EXERCISE INSTRUCTIONS.
Images within the entries are to be omitted; the remainder must be reproduced exactly.

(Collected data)
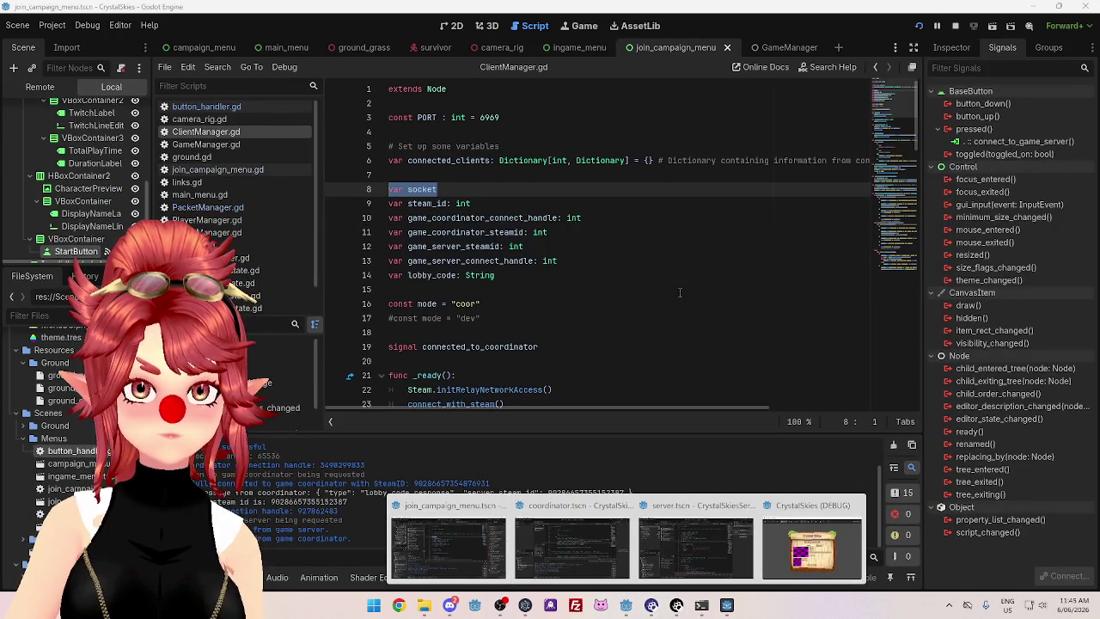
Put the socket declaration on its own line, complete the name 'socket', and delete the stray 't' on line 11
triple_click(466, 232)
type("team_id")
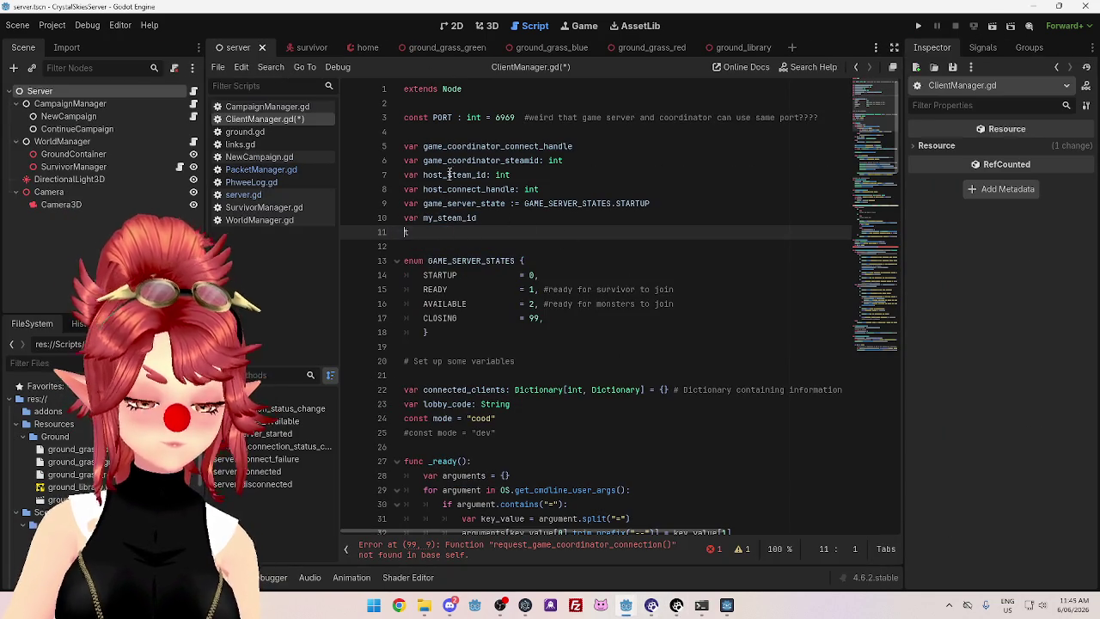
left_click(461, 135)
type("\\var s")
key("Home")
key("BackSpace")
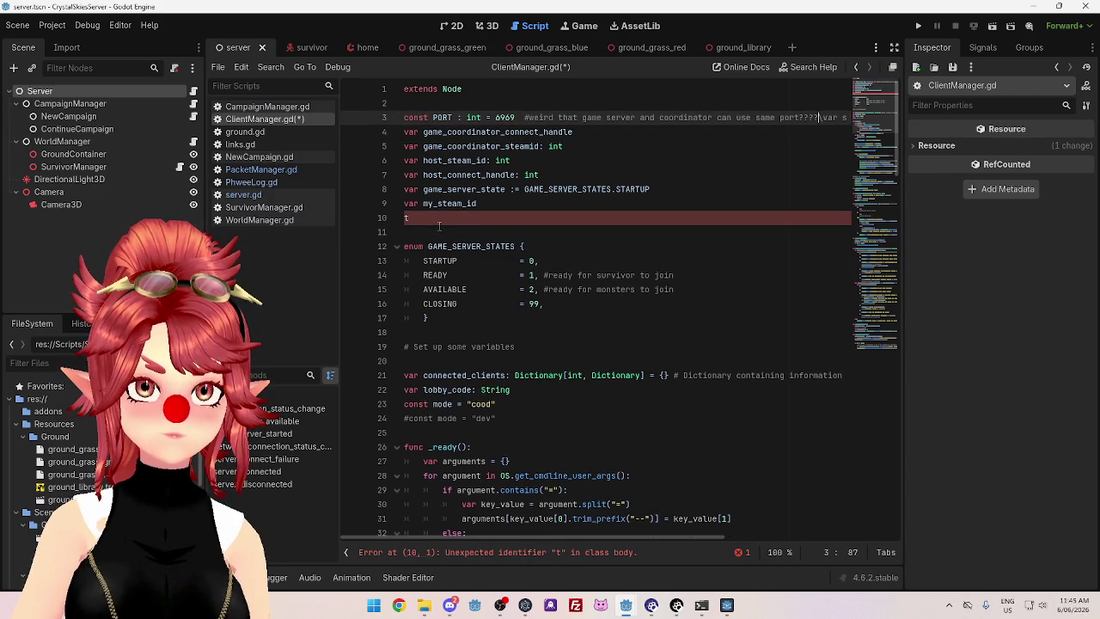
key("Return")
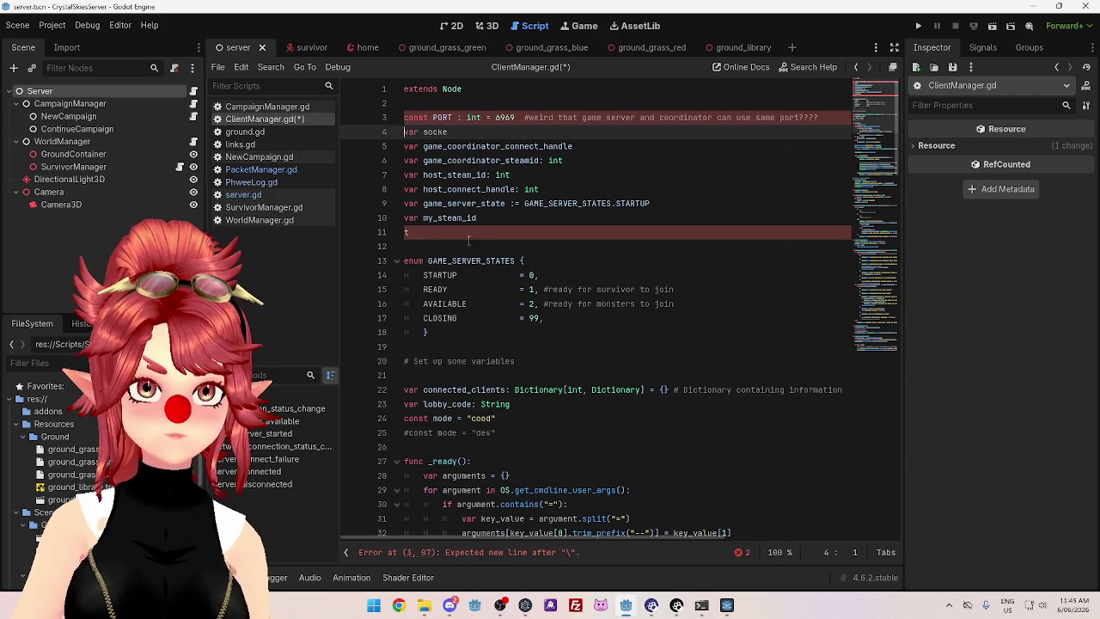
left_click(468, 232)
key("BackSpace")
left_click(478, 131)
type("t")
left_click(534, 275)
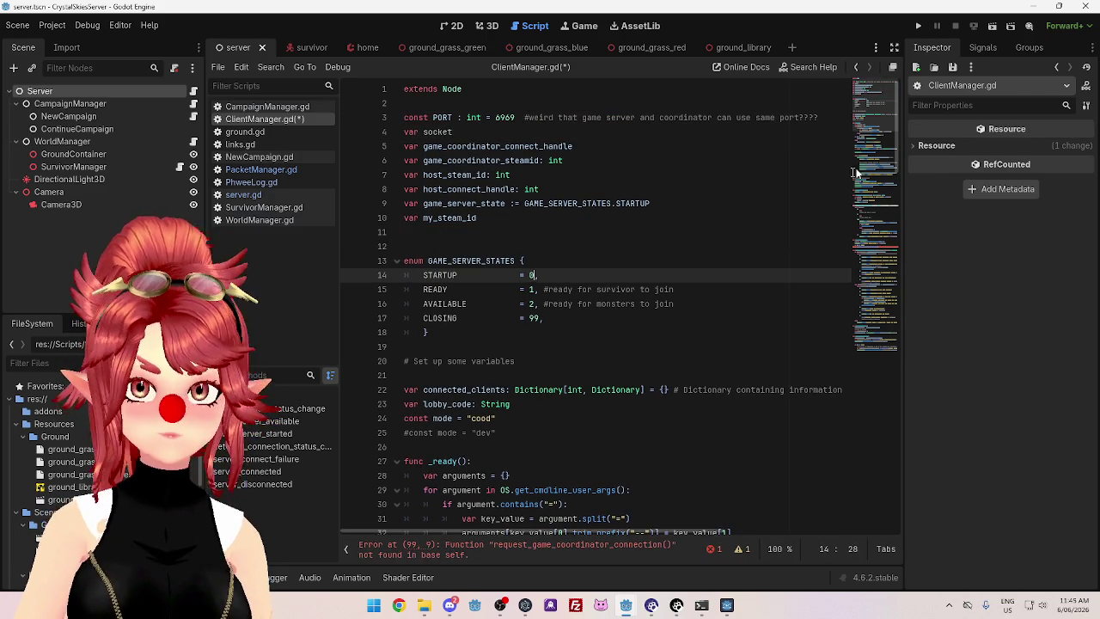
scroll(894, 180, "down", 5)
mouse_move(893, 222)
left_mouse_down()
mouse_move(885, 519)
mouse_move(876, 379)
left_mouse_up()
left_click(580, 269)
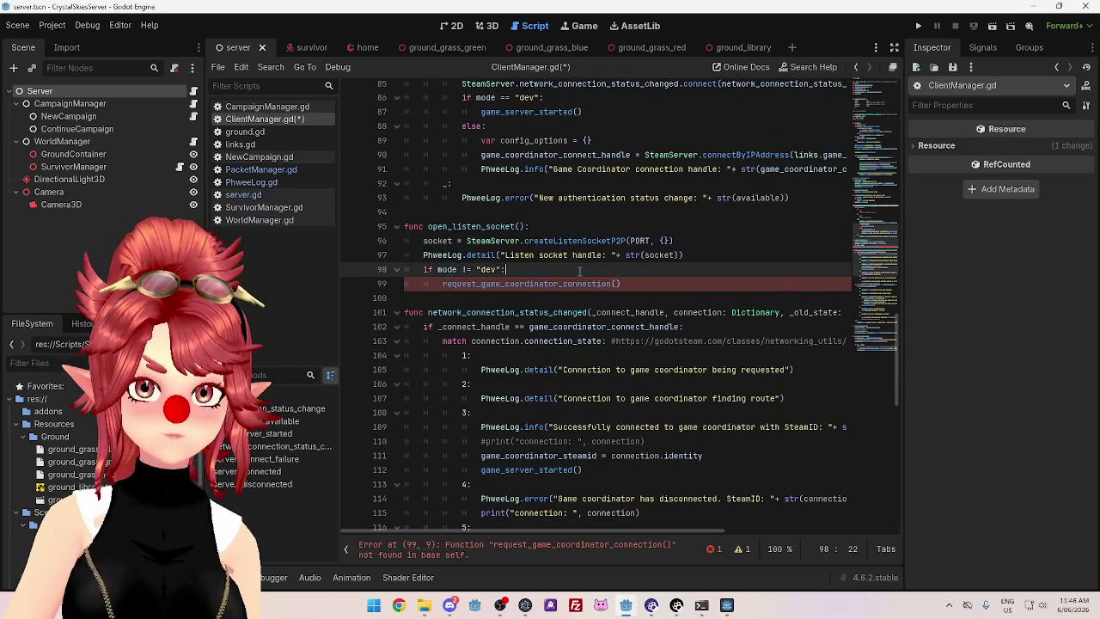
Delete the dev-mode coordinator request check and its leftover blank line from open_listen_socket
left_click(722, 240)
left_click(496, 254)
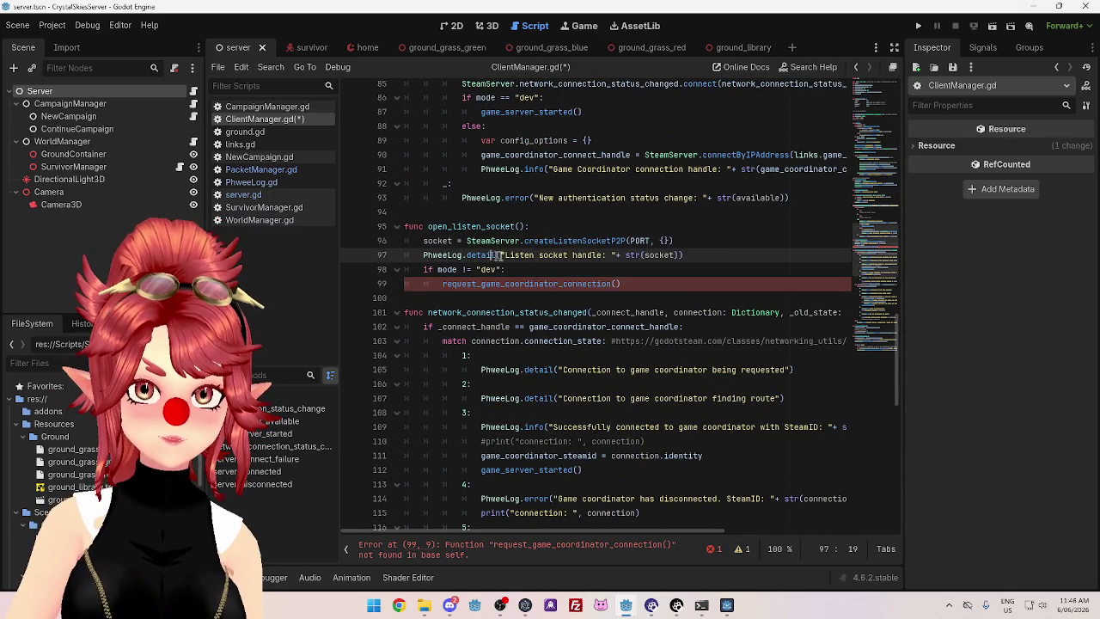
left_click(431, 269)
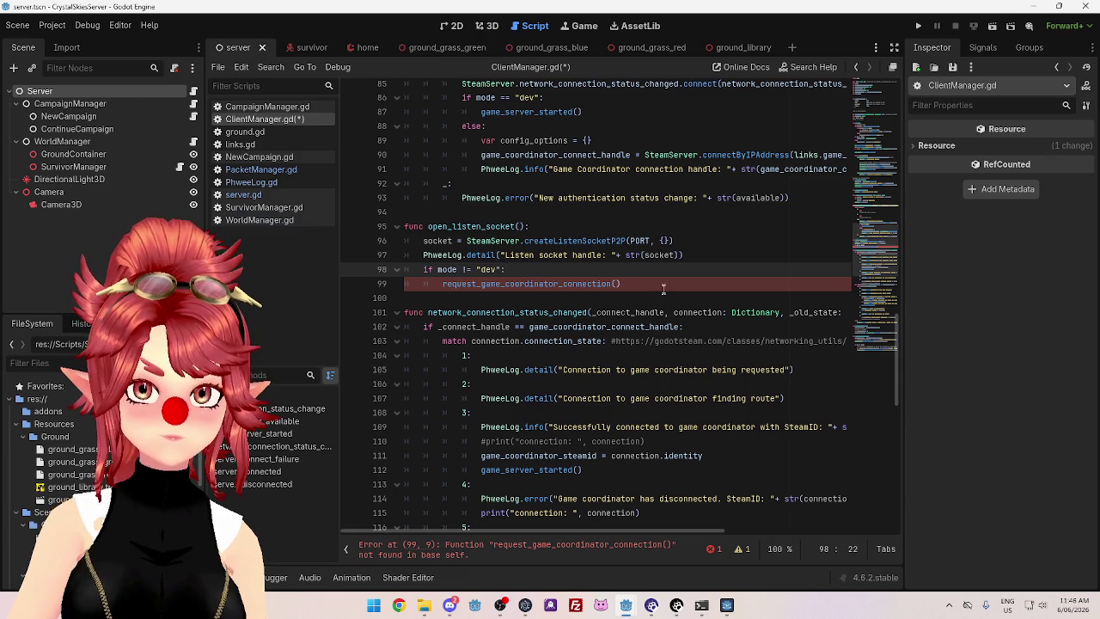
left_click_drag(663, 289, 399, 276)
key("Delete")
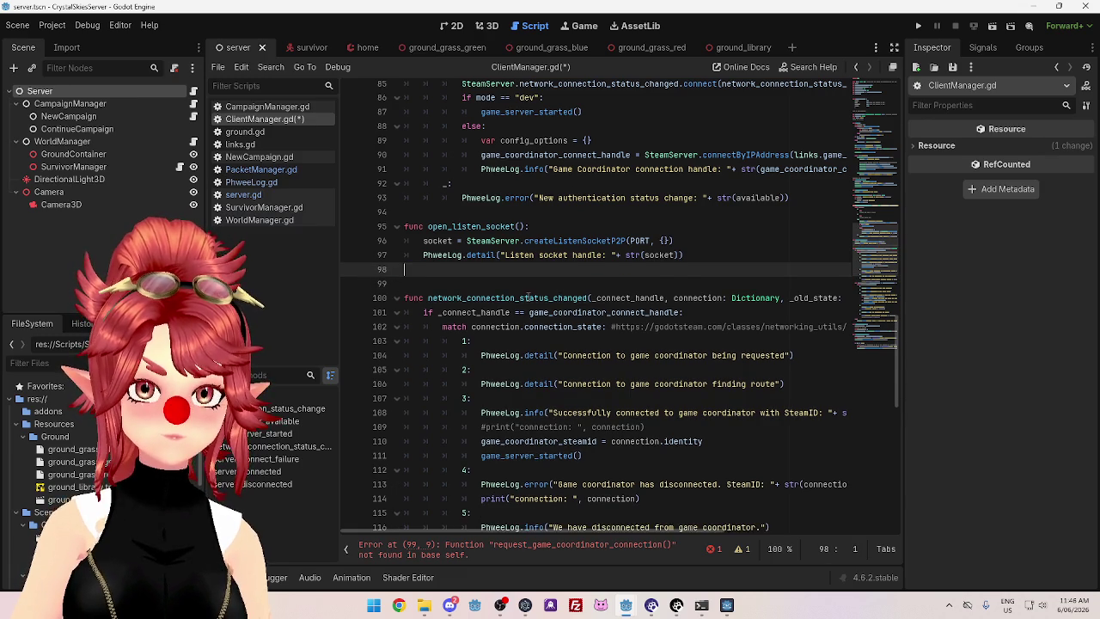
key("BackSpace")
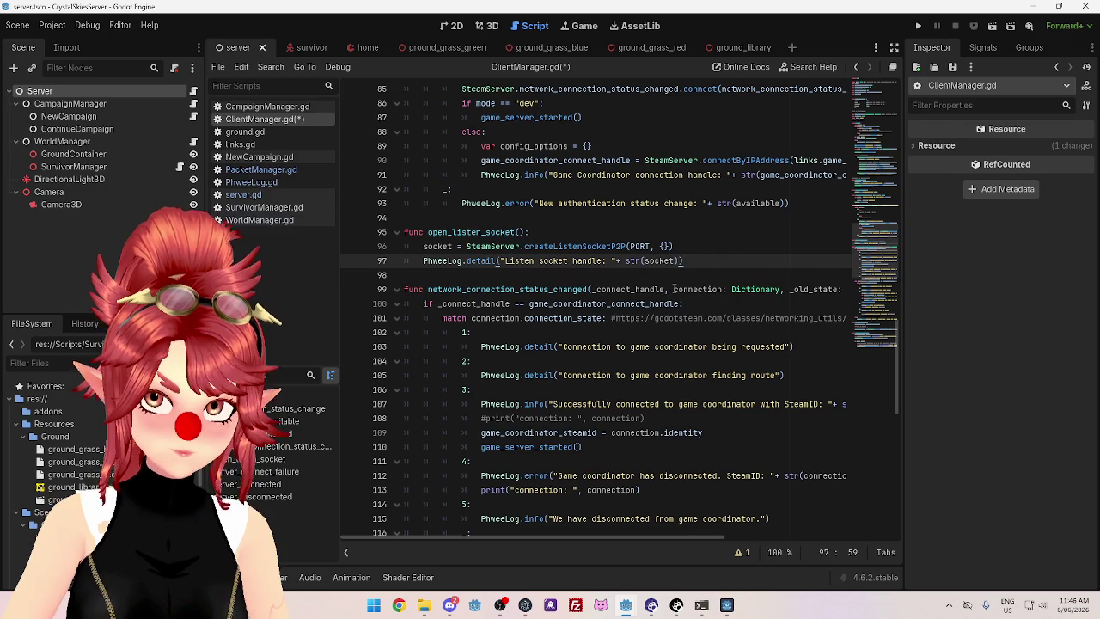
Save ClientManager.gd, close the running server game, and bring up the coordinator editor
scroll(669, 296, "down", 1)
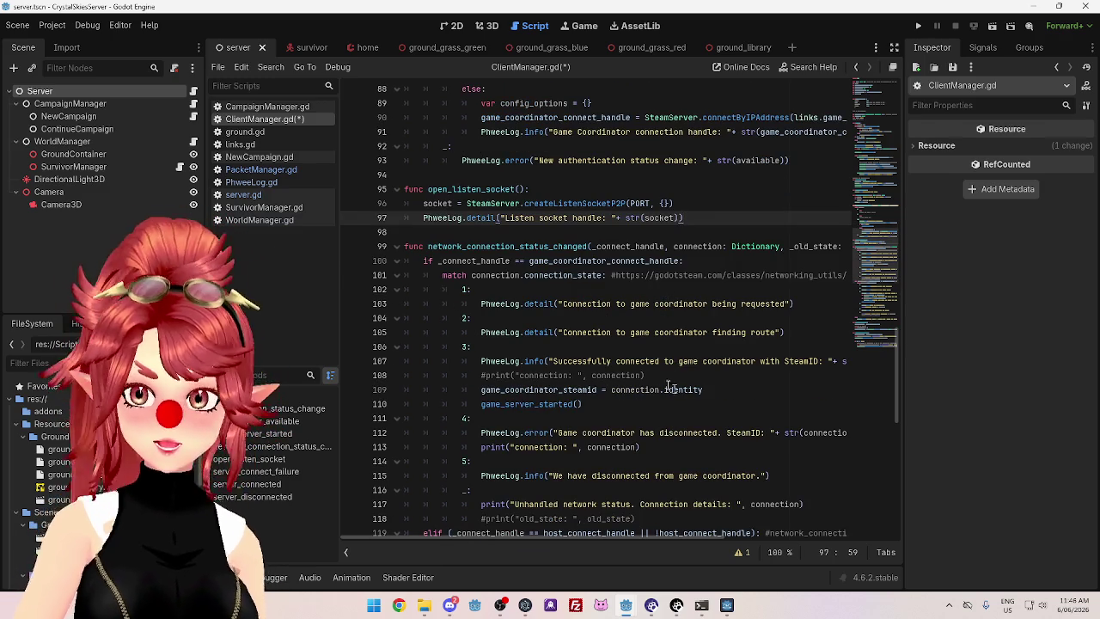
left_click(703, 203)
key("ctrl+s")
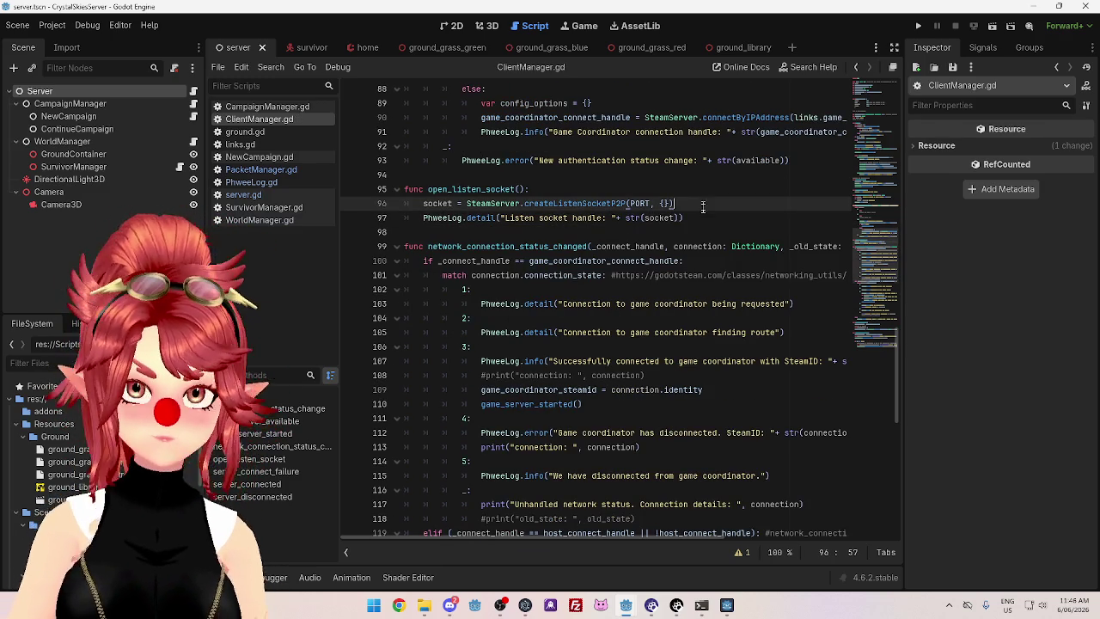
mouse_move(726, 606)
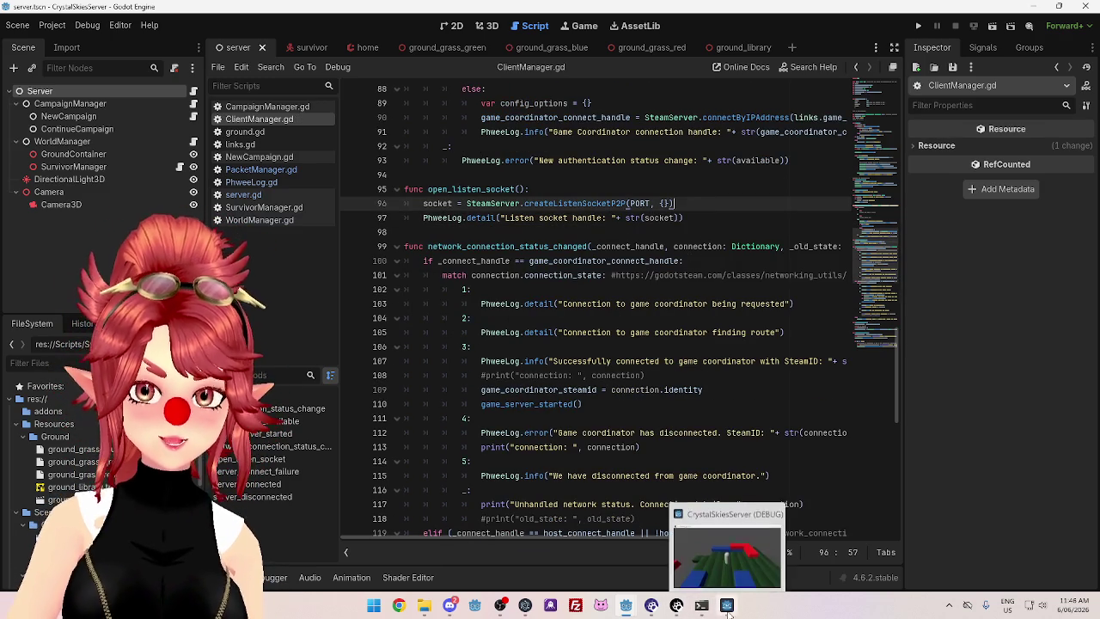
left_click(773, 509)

SOLUTION.
Put the socket declaration on its own line, complete the name 'socket', and delete the stray 't' on line 11
triple_click(466, 232)
type("team_id")
left_click(461, 135)
type("\\var s")
key("Home")
key("BackSpace")
key("Return")
left_click(468, 232)
key("BackSpace")
left_click(478, 131)
type("t")
left_click(534, 275)
scroll(894, 180, "down", 5)
mouse_move(893, 222)
left_mouse_down()
mouse_move(885, 519)
mouse_move(876, 379)
left_mouse_up()
left_click(580, 269)
Delete the dev-mode coordinator request check and its leftover blank line from open_listen_socket
left_click(722, 240)
left_click(496, 254)
left_click(431, 269)
left_click_drag(663, 289, 399, 276)
key("Delete")
key("BackSpace")
Save ClientManager.gd, close the running server game, and bring up the coordinator editor
scroll(669, 296, "down", 1)
left_click(703, 203)
key("ctrl+s")
mouse_move(726, 606)
left_click(773, 509)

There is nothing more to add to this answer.